_WORK REQUEST:_ Copy out the section of the listing that begins with the line containing "III liga: Pelikan i Widzew" and ends with the line containing "İstikrarlı yapı", keeping both of those lines and every line between them unchanged. Do not include any of the pictures in your copy.

* * * * * * *

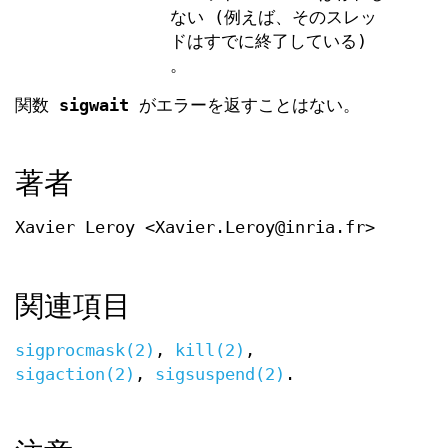
ない (例えば、そのスレッ
ドはすでに終了している)
。
関数
sigwait
がエラーを返すことはない。
著者
Xavier Leroy <Xavier.Leroy@inria.fr>
関連項目
sigprocmask(2)
,
kill(2)
,
sigaction(2)
,
sigsuspend(2)
.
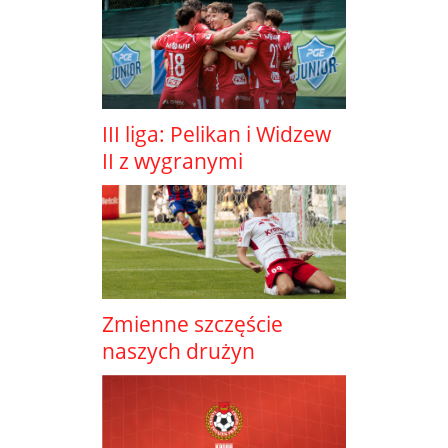
III liga: Pelikan i Widzew
II z wygranymi
Zmienne szczęście
naszych drużyn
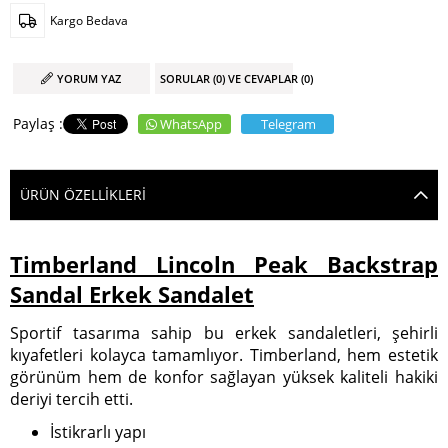
Kargo Bedava
YORUM YAZ
SORULAR (0) VE CEVAPLAR (0)
WhatsApp
Telegram
ÜRÜN ÖZELLIKLERI
Timberland Lincoln Peak Backstrap
Sandal Erkek Sandalet
Sportif tasarıma sahip bu erkek sandaletleri, şehirli
kıyafetleri kolayca tamamlıyor. Timberland, hem estetik
görünüm hem de konfor sağlayan yüksek kaliteli hakiki
deriyi tercih etti.
İstikrarlı yapı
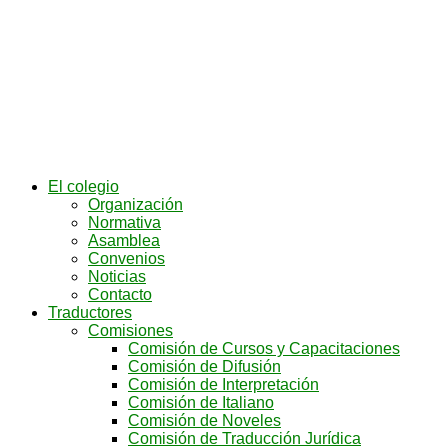
El colegio
Organización
Normativa
Asamblea
Convenios
Noticias
Contacto
Traductores
Comisiones
Comisión de Cursos y Capacitaciones
Comisión de Difusión
Comisión de Interpretación
Comisión de Italiano
Comisión de Noveles
Comisión de Traducción Jurídica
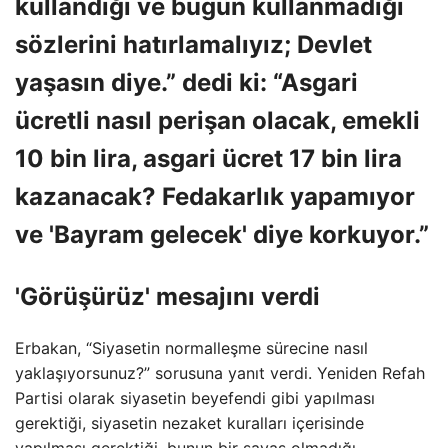
kullandığı ve bugün kullanmadığı
sözlerini hatırlamalıyız; Devlet
yaşasın diye.” dedi ki: “Asgari
ücretli nasıl perişan olacak, emekli
10 bin lira, asgari ücret 17 bin lira
kazanacak? Fedakarlık yapamıyor
ve 'Bayram gelecek' diye korkuyor.”
'Görüşürüz' mesajını verdi
Erbakan, “Siyasetin normalleşme sürecine nasıl
yaklaşıyorsunuz?” sorusuna yanıt verdi. Yeniden Refah
Partisi olarak siyasetin beyefendi gibi yapılması
gerektiği, siyasetin nezaket kuralları içerisinde
yapılması gerektiği, bunun bir savaş olmadığı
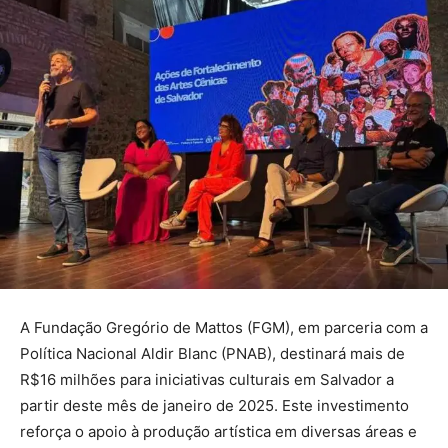
A Fundação Gregório de Mattos (FGM), em parceria com a
Política Nacional Aldir Blanc (PNAB), destinará mais de
R$16 milhões para iniciativas culturais em Salvador a
partir deste mês de janeiro de 2025. Este investimento
reforça o apoio à produção artística em diversas áreas e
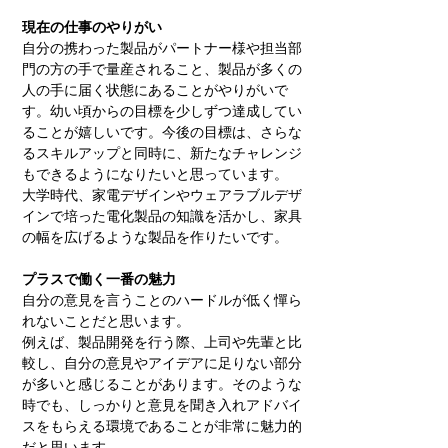
現在の仕事のやりがい
自分の携わった製品がパートナー様や担当部
門の方の手で量産されること、製品が多くの
人の手に届く状態にあることがやりがいで
す。幼い頃からの目標を少しずつ達成してい
ることが嬉しいです。今後の目標は、さらな
るスキルアップと同時に、新たなチャレンジ
もできるようになりたいと思っています。
大学時代、家電デザインやウェアラブルデザ
インで培った電化製品の知識を活かし、家具
の幅を広げるような製品を作りたいです。
プラスで働く一番の魅力
自分の意見を言うことのハードルが低く憚ら
れないことだと思います。
例えば、製品開発を行う際、上司や先輩と比
較し、自分の意見やアイデアに足りない部分
が多いと感じることがあります。そのような
時でも、しっかりと意見を聞き入れアドバイ
スをもらえる環境であることが非常に魅力的
だと思います。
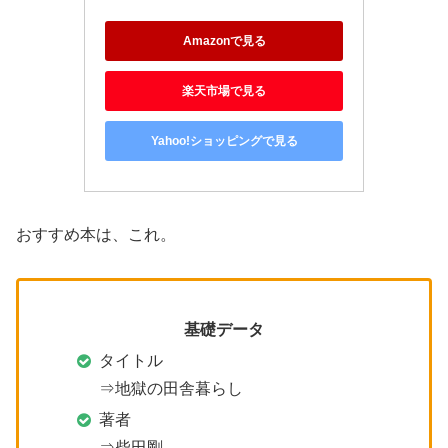
Amazonで見る
楽天市場で見る
Yahoo!ショッピングで見る
おすすめ本は、これ。
基礎データ
タイトル
⇒地獄の田舎暮らし
著者
⇒柴田剛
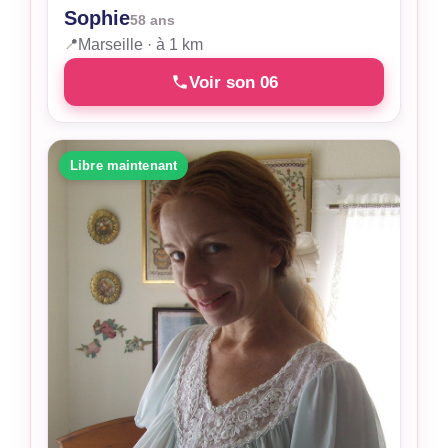
Sophie
58 ans
📍
Marseille · à 1 km
Voir son 06
Libre maintenant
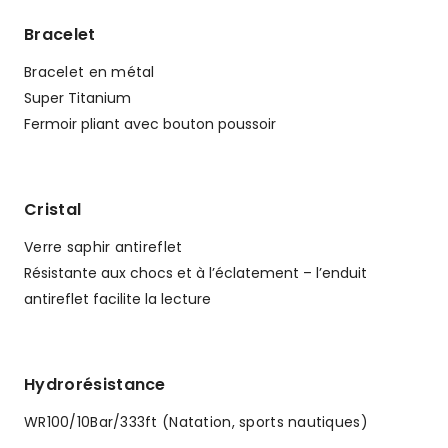
Bracelet
Bracelet en métal
Super Titanium
Fermoir pliant avec bouton poussoir
Cristal
Verre saphir antireflet
Résistante aux chocs et à l’éclatement – l’enduit
antireflet facilite la lecture
Hydrorésistance
WR100/10Bar/333ft (Natation, sports nautiques)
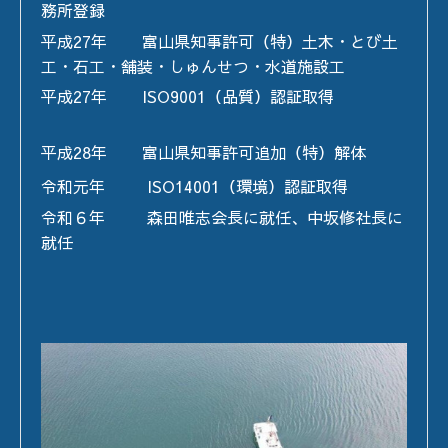
務所登録
平成27年 富山県知事許可（特）土木・とび土
工・石工・舗装・しゅんせつ・水道施設工
平成27年 ISO9001（品質）認証取得
平成28年 富山県知事許可追加（特）解体
令和元年 ISO14001（環境）認証取得
令和６年 森田唯志会長に就任、中坂修社長に
就任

* * * * * * *

_RESULT OF THE TASK:_
III liga: Pelikan i Widzew
II z wygranymi
Zmienne szczęście
naszych drużyn
Kargo Bedava
YORUM YAZ
SORULAR (0) VE CEVAPLAR (0)
WhatsApp
Telegram
ÜRÜN ÖZELLIKLERI
Timberland Lincoln Peak Backstrap
Sandal Erkek Sandalet
Sportif tasarıma sahip bu erkek sandaletleri, şehirli
kıyafetleri kolayca tamamlıyor. Timberland, hem estetik
görünüm hem de konfor sağlayan yüksek kaliteli hakiki
deriyi tercih etti.
İstikrarlı yapı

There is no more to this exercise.